**PROBLEM DESCRIPTION**
If a line in the entries below includes the string "hoặc", copy it out.

**GIVEN RECORDS**
- - -

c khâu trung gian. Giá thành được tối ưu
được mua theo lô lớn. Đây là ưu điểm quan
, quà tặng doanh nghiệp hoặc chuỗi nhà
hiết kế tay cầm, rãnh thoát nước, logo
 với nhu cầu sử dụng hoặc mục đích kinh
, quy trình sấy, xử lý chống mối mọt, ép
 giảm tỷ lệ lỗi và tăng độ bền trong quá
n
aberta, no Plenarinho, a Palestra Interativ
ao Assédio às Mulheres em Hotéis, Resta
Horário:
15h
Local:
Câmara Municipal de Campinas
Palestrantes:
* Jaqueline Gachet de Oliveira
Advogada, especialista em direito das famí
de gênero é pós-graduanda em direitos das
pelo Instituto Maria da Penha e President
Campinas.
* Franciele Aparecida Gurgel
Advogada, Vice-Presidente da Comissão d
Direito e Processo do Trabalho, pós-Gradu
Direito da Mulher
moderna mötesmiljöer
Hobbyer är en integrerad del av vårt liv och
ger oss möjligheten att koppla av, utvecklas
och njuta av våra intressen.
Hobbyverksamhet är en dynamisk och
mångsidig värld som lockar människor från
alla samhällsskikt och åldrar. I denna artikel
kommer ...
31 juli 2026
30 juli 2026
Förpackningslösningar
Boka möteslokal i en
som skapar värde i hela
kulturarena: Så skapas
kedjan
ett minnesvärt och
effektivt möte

- - -

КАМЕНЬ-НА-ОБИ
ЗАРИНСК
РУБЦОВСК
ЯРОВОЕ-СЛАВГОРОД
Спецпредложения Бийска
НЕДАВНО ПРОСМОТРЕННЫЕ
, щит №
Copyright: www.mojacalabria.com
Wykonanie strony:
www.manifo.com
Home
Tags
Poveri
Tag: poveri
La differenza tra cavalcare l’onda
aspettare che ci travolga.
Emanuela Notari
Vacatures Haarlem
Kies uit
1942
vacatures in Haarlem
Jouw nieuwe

- - -

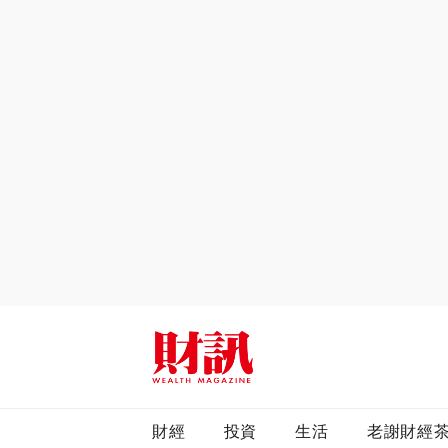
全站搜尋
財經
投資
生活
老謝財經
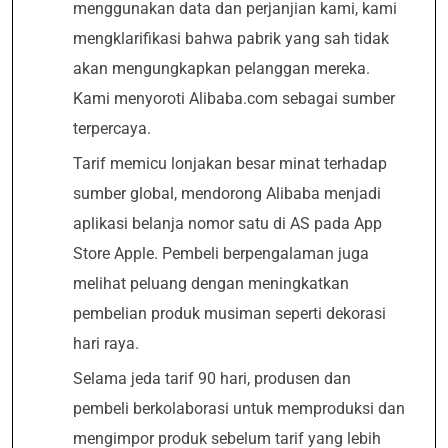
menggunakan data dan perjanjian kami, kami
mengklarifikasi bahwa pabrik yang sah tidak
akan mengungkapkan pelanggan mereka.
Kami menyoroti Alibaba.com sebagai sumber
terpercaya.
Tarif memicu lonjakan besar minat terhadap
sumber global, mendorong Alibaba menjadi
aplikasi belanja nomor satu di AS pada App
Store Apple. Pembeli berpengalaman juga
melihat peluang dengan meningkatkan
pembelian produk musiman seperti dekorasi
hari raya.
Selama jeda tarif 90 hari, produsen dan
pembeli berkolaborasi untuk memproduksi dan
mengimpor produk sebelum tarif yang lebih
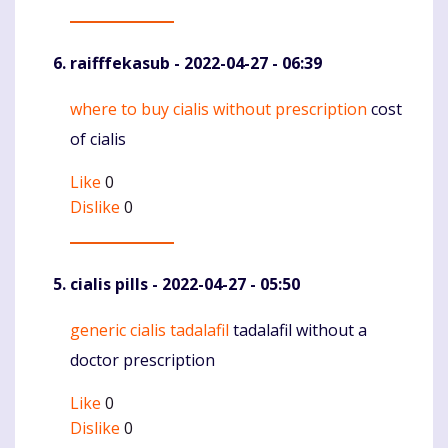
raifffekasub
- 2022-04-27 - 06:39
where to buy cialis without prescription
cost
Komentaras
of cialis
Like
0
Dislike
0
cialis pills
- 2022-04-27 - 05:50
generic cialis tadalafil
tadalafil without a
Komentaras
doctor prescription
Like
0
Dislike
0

- - -

**PROBLEM SOLUTION**
, quà tặng doanh nghiệp hoặc chuỗi nhà
 với nhu cầu sử dụng hoặc mục đích kinh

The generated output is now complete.